Convert the data below into a JSON array of strings, one string per line, skipping blank lines.

- _Dataset entries_:

>>

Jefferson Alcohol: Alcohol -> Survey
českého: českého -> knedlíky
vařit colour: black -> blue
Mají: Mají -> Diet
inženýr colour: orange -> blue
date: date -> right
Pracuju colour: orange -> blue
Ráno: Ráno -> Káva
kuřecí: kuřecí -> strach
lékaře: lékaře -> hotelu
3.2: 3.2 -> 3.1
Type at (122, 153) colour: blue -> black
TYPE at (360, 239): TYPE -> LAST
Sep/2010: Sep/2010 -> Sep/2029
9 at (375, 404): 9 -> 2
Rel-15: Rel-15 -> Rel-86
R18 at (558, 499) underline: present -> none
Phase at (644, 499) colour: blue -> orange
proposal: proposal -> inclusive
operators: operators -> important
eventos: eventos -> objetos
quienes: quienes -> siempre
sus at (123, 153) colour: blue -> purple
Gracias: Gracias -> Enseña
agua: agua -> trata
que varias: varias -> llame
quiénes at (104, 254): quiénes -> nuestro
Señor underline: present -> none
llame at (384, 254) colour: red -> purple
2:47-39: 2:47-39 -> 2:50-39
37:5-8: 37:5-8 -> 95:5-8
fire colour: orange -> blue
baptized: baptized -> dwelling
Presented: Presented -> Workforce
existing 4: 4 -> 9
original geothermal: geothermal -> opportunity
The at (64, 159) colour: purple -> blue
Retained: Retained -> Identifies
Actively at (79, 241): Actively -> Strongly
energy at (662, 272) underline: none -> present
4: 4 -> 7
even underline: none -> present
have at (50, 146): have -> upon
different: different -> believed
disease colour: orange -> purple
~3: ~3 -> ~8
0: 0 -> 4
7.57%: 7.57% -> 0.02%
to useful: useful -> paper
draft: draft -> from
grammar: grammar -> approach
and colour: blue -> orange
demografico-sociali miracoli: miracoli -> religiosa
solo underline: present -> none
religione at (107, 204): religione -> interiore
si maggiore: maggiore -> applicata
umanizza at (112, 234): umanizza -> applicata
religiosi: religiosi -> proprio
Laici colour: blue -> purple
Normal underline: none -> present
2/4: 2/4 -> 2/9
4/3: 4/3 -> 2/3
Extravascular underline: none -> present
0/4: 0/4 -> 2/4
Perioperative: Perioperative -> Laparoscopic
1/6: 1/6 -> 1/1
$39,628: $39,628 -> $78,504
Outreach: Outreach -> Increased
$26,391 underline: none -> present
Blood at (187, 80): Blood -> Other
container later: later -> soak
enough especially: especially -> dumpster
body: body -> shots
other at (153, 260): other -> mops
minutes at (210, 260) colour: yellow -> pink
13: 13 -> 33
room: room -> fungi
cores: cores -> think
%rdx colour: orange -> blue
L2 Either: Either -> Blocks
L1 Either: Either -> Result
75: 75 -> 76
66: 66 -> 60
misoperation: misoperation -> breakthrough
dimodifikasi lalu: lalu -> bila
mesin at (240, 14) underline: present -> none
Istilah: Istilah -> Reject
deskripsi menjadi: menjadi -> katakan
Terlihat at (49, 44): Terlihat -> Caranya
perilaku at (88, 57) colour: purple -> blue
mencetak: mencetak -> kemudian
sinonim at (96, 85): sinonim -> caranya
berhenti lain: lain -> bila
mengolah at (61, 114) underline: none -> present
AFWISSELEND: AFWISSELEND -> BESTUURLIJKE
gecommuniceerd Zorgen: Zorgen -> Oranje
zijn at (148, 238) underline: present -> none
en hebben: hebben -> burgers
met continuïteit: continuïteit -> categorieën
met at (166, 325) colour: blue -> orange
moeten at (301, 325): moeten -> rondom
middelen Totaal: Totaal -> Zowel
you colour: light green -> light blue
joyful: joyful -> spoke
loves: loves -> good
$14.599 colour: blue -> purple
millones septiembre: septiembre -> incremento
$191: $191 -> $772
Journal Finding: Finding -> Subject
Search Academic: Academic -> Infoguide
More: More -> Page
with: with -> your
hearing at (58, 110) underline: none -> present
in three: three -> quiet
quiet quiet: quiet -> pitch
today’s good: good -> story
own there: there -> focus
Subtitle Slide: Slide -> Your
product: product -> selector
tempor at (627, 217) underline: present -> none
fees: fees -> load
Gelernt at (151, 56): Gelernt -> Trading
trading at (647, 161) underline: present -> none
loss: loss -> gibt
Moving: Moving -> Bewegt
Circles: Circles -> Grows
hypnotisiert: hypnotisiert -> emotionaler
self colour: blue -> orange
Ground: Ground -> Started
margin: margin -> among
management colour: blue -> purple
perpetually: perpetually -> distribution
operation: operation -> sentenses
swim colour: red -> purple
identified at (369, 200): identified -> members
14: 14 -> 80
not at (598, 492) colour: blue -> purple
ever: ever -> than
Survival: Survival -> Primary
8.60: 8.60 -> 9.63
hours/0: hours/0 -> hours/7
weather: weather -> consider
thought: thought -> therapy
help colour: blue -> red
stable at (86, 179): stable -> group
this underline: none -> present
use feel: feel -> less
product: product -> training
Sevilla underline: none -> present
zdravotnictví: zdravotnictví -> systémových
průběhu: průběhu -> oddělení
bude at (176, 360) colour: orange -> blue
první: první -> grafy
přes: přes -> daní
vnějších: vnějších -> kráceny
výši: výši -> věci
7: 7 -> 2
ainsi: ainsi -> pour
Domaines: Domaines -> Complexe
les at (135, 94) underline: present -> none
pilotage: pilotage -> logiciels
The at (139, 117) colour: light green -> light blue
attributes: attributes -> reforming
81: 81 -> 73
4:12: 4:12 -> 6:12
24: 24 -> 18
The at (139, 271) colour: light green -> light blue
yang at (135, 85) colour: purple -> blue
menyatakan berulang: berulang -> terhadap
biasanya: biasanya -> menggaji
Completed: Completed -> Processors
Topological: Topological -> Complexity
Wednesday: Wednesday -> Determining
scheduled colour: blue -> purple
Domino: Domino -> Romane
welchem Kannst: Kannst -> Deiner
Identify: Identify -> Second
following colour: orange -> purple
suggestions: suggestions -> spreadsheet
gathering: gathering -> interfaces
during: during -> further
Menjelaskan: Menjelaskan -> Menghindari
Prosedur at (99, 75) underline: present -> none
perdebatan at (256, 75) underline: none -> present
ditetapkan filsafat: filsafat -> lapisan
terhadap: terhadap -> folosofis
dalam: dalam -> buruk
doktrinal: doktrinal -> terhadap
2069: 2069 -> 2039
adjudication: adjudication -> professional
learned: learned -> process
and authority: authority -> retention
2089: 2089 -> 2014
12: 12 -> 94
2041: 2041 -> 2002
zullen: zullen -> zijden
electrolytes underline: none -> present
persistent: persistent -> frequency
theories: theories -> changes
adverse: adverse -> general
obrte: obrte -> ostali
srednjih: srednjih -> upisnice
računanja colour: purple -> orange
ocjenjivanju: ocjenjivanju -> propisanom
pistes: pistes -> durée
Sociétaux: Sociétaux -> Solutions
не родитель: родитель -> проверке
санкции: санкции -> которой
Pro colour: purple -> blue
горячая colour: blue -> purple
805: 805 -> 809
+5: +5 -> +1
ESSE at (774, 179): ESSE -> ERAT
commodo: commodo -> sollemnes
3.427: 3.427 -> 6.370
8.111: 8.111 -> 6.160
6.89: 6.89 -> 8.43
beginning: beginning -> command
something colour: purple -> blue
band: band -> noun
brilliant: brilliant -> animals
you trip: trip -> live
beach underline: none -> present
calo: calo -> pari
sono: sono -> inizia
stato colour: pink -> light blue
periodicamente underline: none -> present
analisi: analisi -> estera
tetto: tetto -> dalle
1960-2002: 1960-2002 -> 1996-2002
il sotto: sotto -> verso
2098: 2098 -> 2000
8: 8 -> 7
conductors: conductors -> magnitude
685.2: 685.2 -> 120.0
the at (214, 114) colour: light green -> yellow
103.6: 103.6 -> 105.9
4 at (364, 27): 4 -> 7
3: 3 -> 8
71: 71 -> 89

<<

- _In response_:
[
  "Jefferson Alcohol: Alcohol -> Survey",
  "českého: českého -> knedlíky",
  "vařit colour: black -> blue",
  "Mají: Mají -> Diet",
  "inženýr colour: orange -> blue",
  "date: date -> right",
  "Pracuju colour: orange -> blue",
  "Ráno: Ráno -> Káva",
  "kuřecí: kuřecí -> strach",
  "lékaře: lékaře -> hotelu",
  "3.2: 3.2 -> 3.1",
  "Type at (122, 153) colour: blue -> black",
  "TYPE at (360, 239): TYPE -> LAST",
  "Sep/2010: Sep/2010 -> Sep/2029",
  "9 at (375, 404): 9 -> 2",
  "Rel-15: Rel-15 -> Rel-86",
  "R18 at (558, 499) underline: present -> none",
  "Phase at (644, 499) colour: blue -> orange",
  "proposal: proposal -> inclusive",
  "operators: operators -> important",
  "eventos: eventos -> objetos",
  "quienes: quienes -> siempre",
  "sus at (123, 153) colour: blue -> purple",
  "Gracias: Gracias -> Enseña",
  "agua: agua -> trata",
  "que varias: varias -> llame",
  "quiénes at (104, 254): quiénes -> nuestro",
  "Señor underline: present -> none",
  "llame at (384, 254) colour: red -> purple",
  "2:47-39: 2:47-39 -> 2:50-39",
  "37:5-8: 37:5-8 -> 95:5-8",
  "fire colour: orange -> blue",
  "baptized: baptized -> dwelling",
  "Presented: Presented -> Workforce",
  "existing 4: 4 -> 9",
  "original geothermal: geothermal -> opportunity",
  "The at (64, 159) colour: purple -> blue",
  "Retained: Retained -> Identifies",
  "Actively at (79, 241): Actively -> Strongly",
  "energy at (662, 272) underline: none -> present",
  "4: 4 -> 7",
  "even underline: none -> present",
  "have at (50, 146): have -> upon",
  "different: different -> believed",
  "disease colour: orange -> purple",
  "~3: ~3 -> ~8",
  "0: 0 -> 4",
  "7.57%: 7.57% -> 0.02%",
  "to useful: useful -> paper",
  "draft: draft -> from",
  "grammar: grammar -> approach",
  "and colour: blue -> orange",
  "demografico-sociali miracoli: miracoli -> religiosa",
  "solo underline: present -> none",
  "religione at (107, 204): religione -> interiore",
  "si maggiore: maggiore -> applicata",
  "umanizza at (112, 234): umanizza -> applicata",
  "religiosi: religiosi -> proprio",
  "Laici colour: blue -> purple",
  "Normal underline: none -> present",
  "2/4: 2/4 -> 2/9",
  "4/3: 4/3 -> 2/3",
  "Extravascular underline: none -> present",
  "0/4: 0/4 -> 2/4",
  "Perioperative: Perioperative -> Laparoscopic",
  "1/6: 1/6 -> 1/1",
  "$39,628: $39,628 -> $78,504",
  "Outreach: Outreach -> Increased",
  "$26,391 underline: none -> present",
  "Blood at (187, 80): Blood -> Other",
  "container later: later -> soak",
  "enough especially: especially -> dumpster",
  "body: body -> shots",
  "other at (153, 260): other -> mops",
  "minutes at (210, 260) colour: yellow -> pink",
  "13: 13 -> 33",
  "room: room -> fungi",
  "cores: cores -> think",
  "%rdx colour: orange -> blue",
  "L2 Either: Either -> Blocks",
  "L1 Either: Either -> Result",
  "75: 75 -> 76",
  "66: 66 -> 60",
  "misoperation: misoperation -> breakthrough",
  "dimodifikasi lalu: lalu -> bila",
  "mesin at (240, 14) underline: present -> none",
  "Istilah: Istilah -> Reject",
  "deskripsi menjadi: menjadi -> katakan",
  "Terlihat at (49, 44): Terlihat -> Caranya",
  "perilaku at (88, 57) colour: purple -> blue",
  "mencetak: mencetak -> kemudian",
  "sinonim at (96, 85): sinonim -> caranya",
  "berhenti lain: lain -> bila",
  "mengolah at (61, 114) underline: none -> present",
  "AFWISSELEND: AFWISSELEND -> BESTUURLIJKE",
  "gecommuniceerd Zorgen: Zorgen -> Oranje",
  "zijn at (148, 238) underline: present -> none",
  "en hebben: hebben -> burgers",
  "met continuïteit: continuïteit -> categorieën",
  "met at (166, 325) colour: blue -> orange",
  "moeten at (301, 325): moeten -> rondom",
  "middelen Totaal: Totaal -> Zowel",
  "you colour: light green -> light blue",
  "joyful: joyful -> spoke",
  "loves: loves -> good",
  "$14.599 colour: blue -> purple",
  "millones septiembre: septiembre -> incremento",
  "$191: $191 -> $772",
  "Journal Finding: Finding -> Subject",
  "Search Academic: Academic -> Infoguide",
  "More: More -> Page",
  "with: with -> your",
  "hearing at (58, 110) underline: none -> present",
  "in three: three -> quiet",
  "quiet quiet: quiet -> pitch",
  "today’s good: good -> story",
  "own there: there -> focus",
  "Subtitle Slide: Slide -> Your",
  "product: product -> selector",
  "tempor at (627, 217) underline: present -> none",
  "fees: fees -> load",
  "Gelernt at (151, 56): Gelernt -> Trading",
  "trading at (647, 161) underline: present -> none",
  "loss: loss -> gibt",
  "Moving: Moving -> Bewegt",
  "Circles: Circles -> Grows",
  "hypnotisiert: hypnotisiert -> emotionaler",
  "self colour: blue -> orange",
  "Ground: Ground -> Started",
  "margin: margin -> among",
  "management colour: blue -> purple",
  "perpetually: perpetually -> distribution",
  "operation: operation -> sentenses",
  "swim colour: red -> purple",
  "identified at (369, 200): identified -> members",
  "14: 14 -> 80",
  "not at (598, 492) colour: blue -> purple",
  "ever: ever -> than",
  "Survival: Survival -> Primary",
  "8.60: 8.60 -> 9.63",
  "hours/0: hours/0 -> hours/7",
  "weather: weather -> consider",
  "thought: thought -> therapy",
  "help colour: blue -> red",
  "stable at (86, 179): stable -> group",
  "this underline: none -> present",
  "use feel: feel -> less",
  "product: product -> training",
  "Sevilla underline: none -> present",
  "zdravotnictví: zdravotnictví -> systémových",
  "průběhu: průběhu -> oddělení",
  "bude at (176, 360) colour: orange -> blue",
  "první: první -> grafy",
  "přes: přes -> daní",
  "vnějších: vnějších -> kráceny",
  "výši: výši -> věci",
  "7: 7 -> 2",
  "ainsi: ainsi -> pour",
  "Domaines: Domaines -> Complexe",
  "les at (135, 94) underline: present -> none",
  "pilotage: pilotage -> logiciels",
  "The at (139, 117) colour: light green -> light blue",
  "attributes: attributes -> reforming",
  "81: 81 -> 73",
  "4:12: 4:12 -> 6:12",
  "24: 24 -> 18",
  "The at (139, 271) colour: light green -> light blue",
  "yang at (135, 85) colour: purple -> blue",
  "menyatakan berulang: berulang -> terhadap",
  "biasanya: biasanya -> menggaji",
  "Completed: Completed -> Processors",
  "Topological: Topological -> Complexity",
  "Wednesday: Wednesday -> Determining",
  "scheduled colour: blue -> purple",
  "Domino: Domino -> Romane",
  "welchem Kannst: Kannst -> Deiner",
  "Identify: Identify -> Second",
  "following colour: orange -> purple",
  "suggestions: suggestions -> spreadsheet",
  "gathering: gathering -> interfaces",
  "during: during -> further",
  "Menjelaskan: Menjelaskan -> Menghindari",
  "Prosedur at (99, 75) underline: present -> none",
  "perdebatan at (256, 75) underline: none -> present",
  "ditetapkan filsafat: filsafat -> lapisan",
  "terhadap: terhadap -> folosofis",
  "dalam: dalam -> buruk",
  "doktrinal: doktrinal -> terhadap",
  "2069: 2069 -> 2039",
  "adjudication: adjudication -> professional",
  "learned: learned -> process",
  "and authority: authority -> retention",
  "2089: 2089 -> 2014",
  "12: 12 -> 94",
  "2041: 2041 -> 2002",
  "zullen: zullen -> zijden",
  "electrolytes underline: none -> present",
  "persistent: persistent -> frequency",
  "theories: theories -> changes",
  "adverse: adverse -> general",
  "obrte: obrte -> ostali",
  "srednjih: srednjih -> upisnice",
  "računanja colour: purple -> orange",
  "ocjenjivanju: ocjenjivanju -> propisanom",
  "pistes: pistes -> durée",
  "Sociétaux: Sociétaux -> Solutions",
  "не родитель: родитель -> проверке",
  "санкции: санкции -> которой",
  "Pro colour: purple -> blue",
  "горячая colour: blue -> purple",
  "805: 805 -> 809",
  "+5: +5 -> +1",
  "ESSE at (774, 179): ESSE -> ERAT",
  "commodo: commodo -> sollemnes",
  "3.427: 3.427 -> 6.370",
  "8.111: 8.111 -> 6.160",
  "6.89: 6.89 -> 8.43",
  "beginning: beginning -> command",
  "something colour: purple -> blue",
  "band: band -> noun",
  "brilliant: brilliant -> animals",
  "you trip: trip -> live",
  "beach underline: none -> present",
  "calo: calo -> pari",
  "sono: sono -> inizia",
  "stato colour: pink -> light blue",
  "periodicamente underline: none -> present",
  "analisi: analisi -> estera",
  "tetto: tetto -> dalle",
  "1960-2002: 1960-2002 -> 1996-2002",
  "il sotto: sotto -> verso",
  "2098: 2098 -> 2000",
  "8: 8 -> 7",
  "conductors: conductors -> magnitude",
  "685.2: 685.2 -> 120.0",
  "the at (214, 114) colour: light green -> yellow",
  "103.6: 103.6 -> 105.9",
  "4 at (364, 27): 4 -> 7",
  "3: 3 -> 8",
  "71: 71 -> 89"
]